Tinjau Penyaluran Bansos Beras di Sukabumi, Wali Kota Soroti Akurasi Data Penerima

KABARINDAH.COM, Sukabumi– Wali Kota Sukabumi Ayep Zaki meninjau langsung penyaluran bantuan pangan beras di Kelurahan Sukakarya, Karang Tengah, dan Cisarua, Rabu (9/9/2026). Upaya tersebut dilakukan untuk memastikan bantuan pangan pemerintah yang disalurkan melalui Perum Bulog diterima oleh masyarakat yang tercatat sebagai Keluarga Penerima Manfaat (KPM).

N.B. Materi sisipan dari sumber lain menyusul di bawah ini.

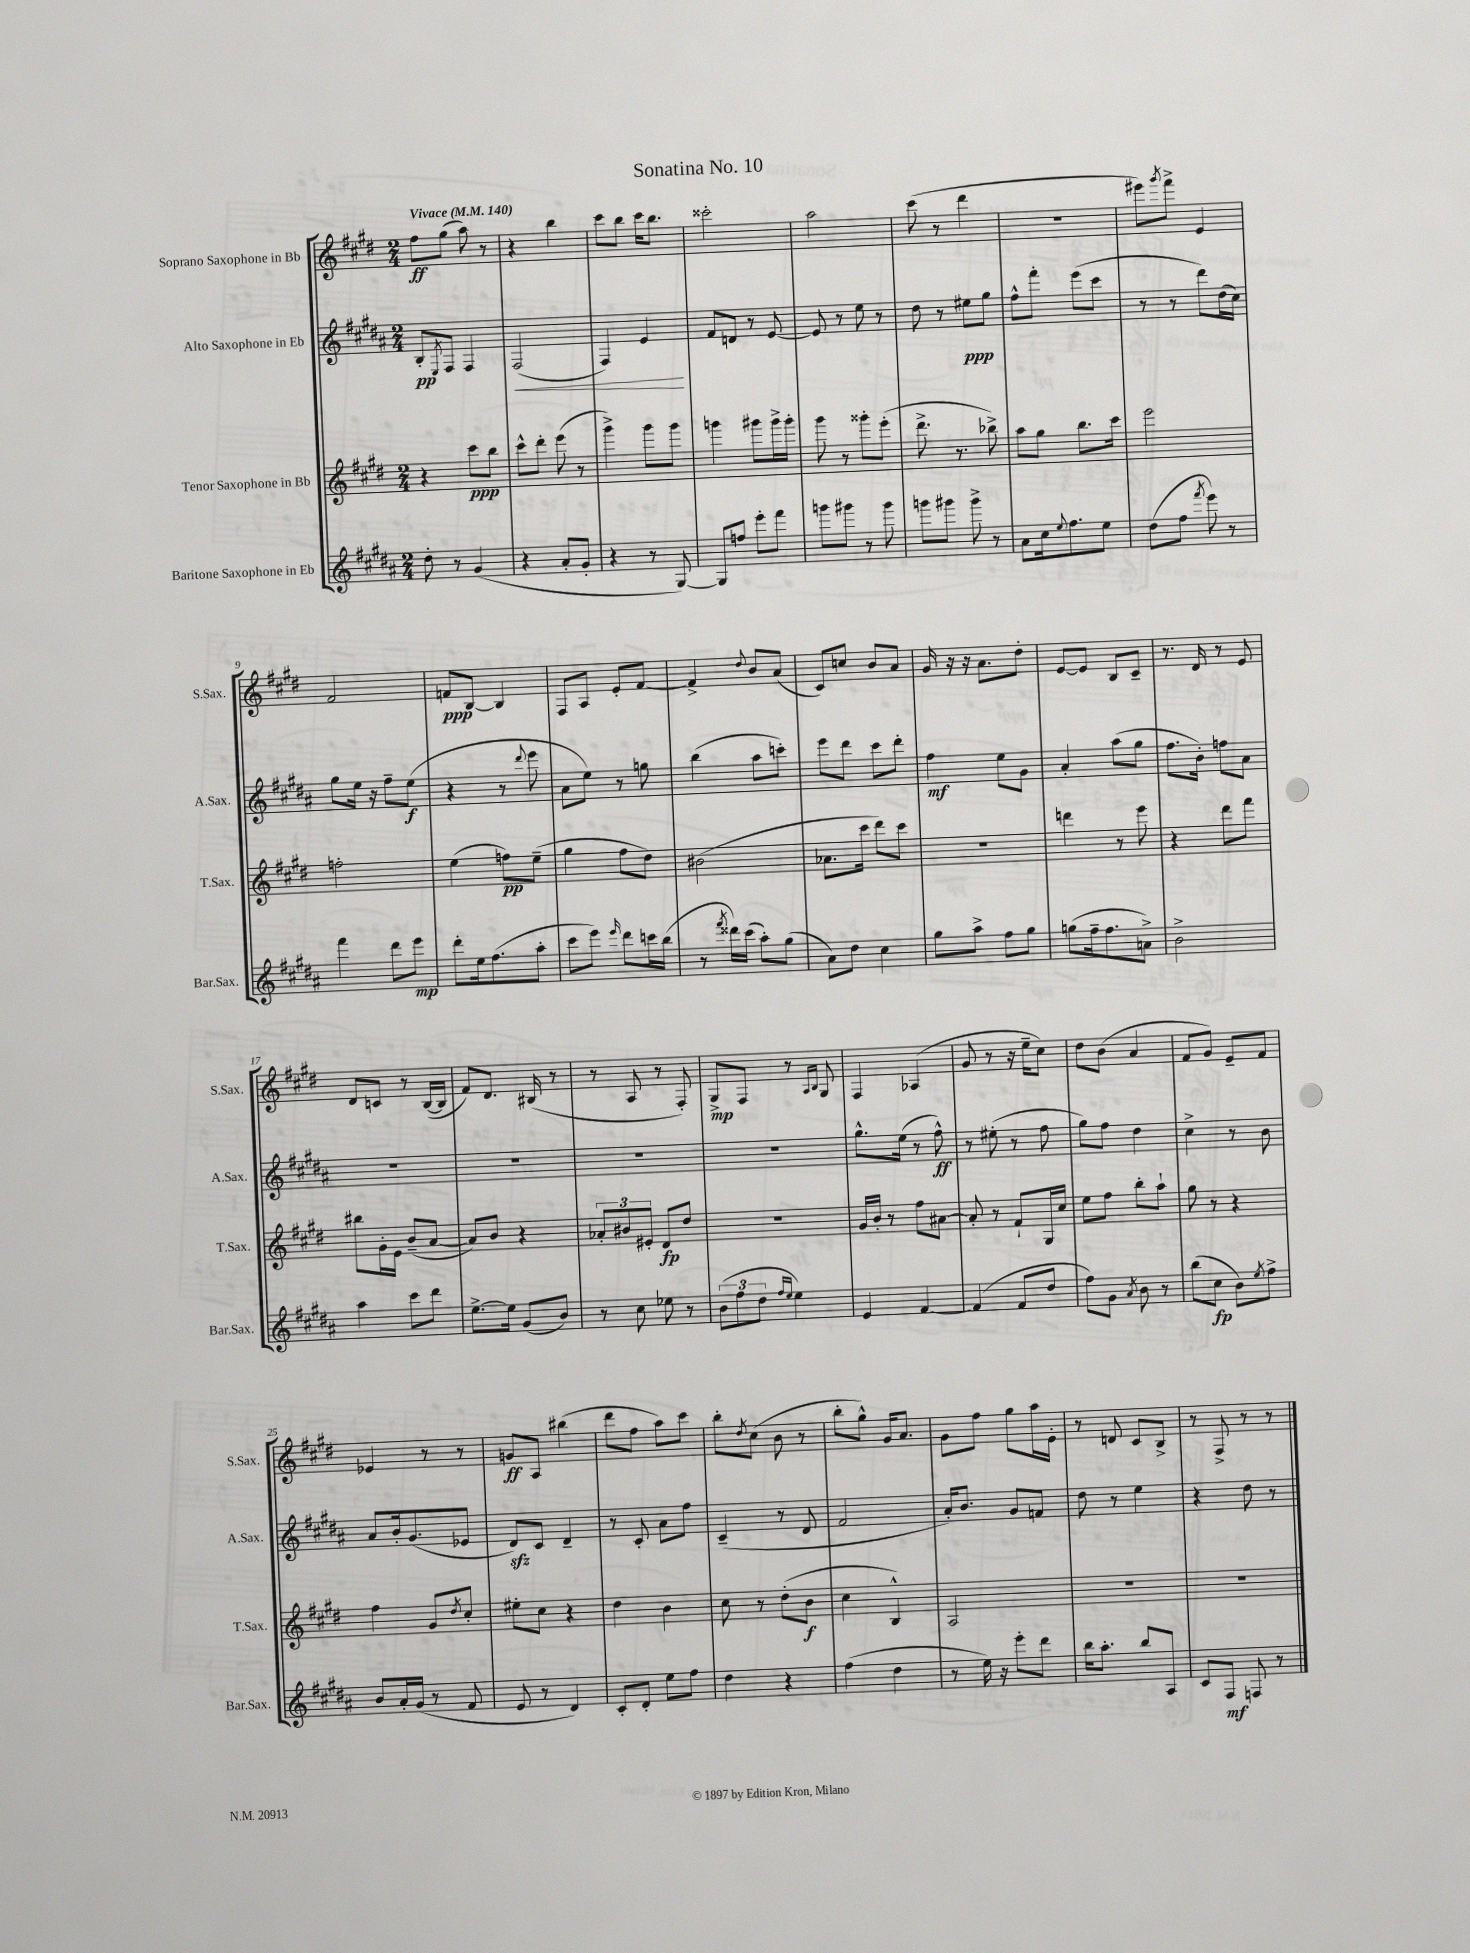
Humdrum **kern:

**kern	**kern	**kern	**kern
*staff4	*staff3	*staff2	*staff1
*clefG2	*clefG2	*clefG2	*clefG2
*k[f#c#g#d#a#]	*k[f#c#g#d#]	*k[f#c#g#d#a#]	*k[f#c#g#d#]
*M2/4	*M2/4	*M2/4	*M2/4
*MM140	*MM140	*MM140	*MM140
8dd#'	4r	8B'	8ff#
.	.	8qE	.
8r	.	8F#	(8gg#
(4g#	8ccc#	4F#	8aa)
.	8bb	.	8r
=	=	=	=
4r	8ccc#^^	(2F#	4r
.	8ddd#'	.	.
8a#'	(8eee	.	4bb
8g#'	8r	.	.
=	=	=	=
4r	4ggg#^)	4F#)	8ccc#
.	.	.	8bb
8r	8ggg#	4e	16ccc#
.	.	.	8.bb
[8G#)	8ggg#	.	.
=	=	=	=
8G#]	4ggg	8f#	2ccc##'
8ff	.	8d	.
8eee'	8ggg#	8r	.
8fff#	16ggg#^	[8e	.
.	16ggg#'	.	.
=	=	=	=
8ggg	8ggg#	8e]	2aa
8ggg#	8r	8r	.
8r	8ggg##'	8ee	.
8ggg#	(8eee'	8r	.
=	=	=	=
8ggg	8.ddd#^	8dd#	(8ccc#
8ggg#	.	8r	8r
.	8.r	.	.
8ggg#^	.	8ee#	4ddd#
8r	8bb-^)	8gg#	.
=	=	=	=
8a#	8aa	8ff#^^	2r
16cc#	8gg#	8fff#'	.
8qqee	.	.	.
8.ff#	.	.	.
.	8.bb	(8eee	.
8ee	.	8ccc#	.
.	16ccc#	.	.
=	=	=	=
(8dd#	2eee	8r	8eee#)
.	.	.	8qggg#
8ff#	.	8r	8fff#^
8qfff#	.	.	.
8eee)	.	8ddd#)	4e
8r	.	(16dd#	.
.	.	16cc#)	.
=	=	=	=
4fff#	2ff'	8gg#	2f#
.	.	16ee	.
.	.	16r	.
8ddd#	.	8ff#~	.
8eee	.	(8ee	.
=	=	=	=
8ddd#'	(4ee	4r	8f
16ee	.	.	[8B
(8.ff#	.	.	.
.	8ff)	8r	4B]
.	.	8qqddd#	.
8aa#'	(8ee~	8eee	.
=	=	=	=
8ccc#	4gg#	8a#	8F#
8eee)	.	8ee)	8A
16qqeee	.	.	.
8ddd#	8ff#	8r	8e'
16ccc	8dd#)	8gg	[8f#
(16bb	.	.	.
=	=	=	=
8r	(2b#	(4bb	4f#^]
8qfff#	.	.	.
16ddd##)	.	.	.
(16ccc#	.	.	.
.	.	.	8qqdd#
8aa#')	.	8aa#	8b
(8gg#	.	8ccc')	(8a
=	=	=	=
8a#)	8.a-	8eee	8c#)
8dd#	.	8ddd#	8cc
.	16ccc#	.	.
4cc#	8ddd#)	8ccc#	8b
.	8ccc#	8ddd#'	8a
=	=	=	=
8gg#	2r	4ff#	16g#
.	.	.	16r
8aa#^	.	.	16r
.	.	.	8.a
8ff#	.	8ee	.
8gg#	.	8g#	8dd#'
=	=	=	=
(8gg	4ddd	4a#'	[8e
16ff#~	.	.	8e]
8.ff#	.	.	.
.	8r	(8aa#	8B
8a^)	8eee	8gg#	8c#~
=	=	=	=
2b^	4r	8.ff#	8.r
.	.	16b')	16d#
.	8ddd#	8ff	8r
.	8fff#	8a#	8e
=	=	=	=
4aa#	8bb#	2r	8d#
.	16g#'	.	8c
.	16e	.	.
8ccc#	(8b~	.	8r
8ddd#	[8a	.	([16B
.	.	.	16B]
=	=	=	=
[8.ee^	8a])	2r	8f#)
.	8b	.	8.d#
16ee]	.	.	.
(8g#	4r	.	.
.	.	.	(16B#
8b)	.	.	8r
=	=	=	=
8r	12a-'	2r	8r
.	12b#	.	.
8cc#	.	.	8A
.	12e#'	.	.
8ee-	8d#	.	8r
8r	8dd#	.	8F#')
=	=	=	=
(12b	2r	2r	8G#^
12ff#	.	.	.
.	.	.	8F#
12dd#	.	.	.
16qqff#	.	.	.
16qqee	.	.	.
4ee)	.	.	8r
.	.	.	16qqA
.	.	.	16qqB
.	.	.	8G#
=	=	=	=
4e	16g#	8.gg#^^	4F#
.	16b'	.	.
.	8r	.	.
.	.	(16ee	.
[4f#	8ff#	8r	(4A-
.	[8a#	8ff#^^)	.
=	=	=	=
(4f#]	8a#']	8r	8g#
.	8r	(8ee#'	8r
8f#	8f#`	8r	16r
.	.	.	16ee~
8dd#	16G#	8ff#	8cc#)
.	16cc#	.	.
=	=	=	=
8ff#)	8ee	8gg#)	8dd#
8g#	8ff#	8ff#	(8b
8qa#	.	.	.
8b	8bb'	4dd#	4a
8r	8aa`	.	.
=	=	=	=
(8bb	8gg#	4cc#^	8f#
8cc#	8r	.	8g#)
8b)	4r	8r	8e~
8qee	.	.	.
8ff#^	.	8b	8f#
=	=	=	=
8b	4ff#	8a#	4e-
16a#'	.	16b'	.
(16g#	.	(8.g#	.
8r	8g#	.	8r
.	8qdd#	.	.
8f#	8cc#'	8e-	8r
=	=	=	=
8e	8ee#'	8d#)	8g
8r	8cc#	8c#	8A
4d#)	4r	4d#~	(4bb#
=	=	=	=
8c#'	4dd#	8r	8ddd#
8d#'	.	8c#'	8ff#
8ee	4b	8a#	8aa)
8ff#	.	8ff#	8ccc#
=	=	=	=
4dd#	8cc#	(4c#~	8bb'
.	.	.	8qdd#
.	8r	.	(8cc#
4r	(8dd#'	8r	8b
.	8b	8d#	8r
=	=	=	=
(4ff#	4cc#	2f#	8bb'
.	.	.	8gg#^^)
4dd#	4B^^)	.	16g#
.	.	.	8.a
=	=	=	=
8r	2A	16a#')	8g#
.	.	8.b	.
16ee)	.	.	8ff#
16r	.	.	.
8eee'	.	8g#	8gg#
8ddd#	.	8f	16aa
.	.	.	16e'
=	=	=	=
16bb	2r	8dd#	8r
8.aa#'	.	.	.
.	.	8r	8d
8bb	.	4ee	8c#
8A#	.	.	8B^
=	=	=	=
8c#	2r	4r	8r
8F#	.	.	8F#^
8F	.	8dd#	8r
8r	.	8r	8r
==	==	==	==
*-	*-	*-	*-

Ayep mengatakan, bantuan beras tersebut dialokasikan untuk memenuhi kebutuhan pangan masyarakat penerima manfaat selama tiga bulan. Menurut dia, pengawasan dalam proses distribusi penting dilakukan agar bantuan benar-benar diterima oleh warga yang berhak.

Selain itu, penyaluran bantuan juga menjadi momentum untuk mengevaluasi dan memperbarui data penerima.

“Data penerima harus terus diperbaiki dan diperbarui agar bantuan pemerintah benar-benar tepat sasaran,” kata Ayep. Ia meminta Dinas Sosial bersama perangkat daerah terkait melakukan pemutakhiran data, termasuk terhadap masyarakat yang sebelumnya menerima bantuan tetapi kini tidak lagi terdata.

Pemutakhiran tersebut, kata Ayep, perlu mengacu pada desil kesejahteraan sehingga kondisi sosial ekonomi masyarakat dapat dipetakan secara lebih akurat. Ayep juga mendorong agar proses pendataan masyarakat ke depan semakin terintegrasi melalui sistem digital Sukasai.

Dengan data yang lebih akurat dan terintegrasi, pemerintah dapat menentukan bentuk intervensi yang sesuai dengan kondisi masing-masing warga. “Data yang baik menjadi dasar pemerintah dalam menentukan kebijakan dan intervensi, baik untuk penanganan kemiskinan, stunting maupun persoalan sosial lainnya,” ujarnya.

Ayep menambahkan, intervensi pemerintah tidak selalu harus berupa bantuan sosial. Masyarakat yang membutuhkan juga dapat diarahkan untuk mendapatkan pelatihan, pemberdayaan ekonomi, hingga akses terhadap peluang kerja.

Menurut Ayep, penanganan kemiskinan harus dilakukan secara menyeluruh. Bantuan pangan diperlukan untuk memenuhi kebutuhan dasar masyarakat, tetapi upaya tersebut harus berjalan beriringan dengan pengurangan angka pengangguran. Pemerintah akan mendorong pendataan masyarakat usia produktif, khususnya mereka yang berusia 18 hingga 35 tahun dan belum memiliki pekerjaan.

Data tersebut nantinya dapat menjadi dasar untuk mengarahkan masyarakat pada peluang kerja yang tersedia, baik di tingkat lokal, dalam negeri maupun sebagai pekerja migran Indonesia. Selain akses pekerjaan, masyarakat juga akan diarahkan mengikuti pelatihan yang sesuai dengan kebutuhan dunia kerja.

“Jangan sampai masyarakat hanya menjadi penerima bantuan. Mereka yang masih usia produktif harus kita dorong agar memiliki pekerjaan dan penghasilan,” kata Ayep.
Dengan demikian, penyaluran bantuan pangan tidak hanya dipandang sebagai upaya memenuhi kebutuhan masyarakat dalam jangka pendek, tetapi juga menjadi bagian dari strategi pemerintah dalam membangun basis data sosial yang lebih akurat dan mendorong masyarakat menuju kemandirian ekonomi.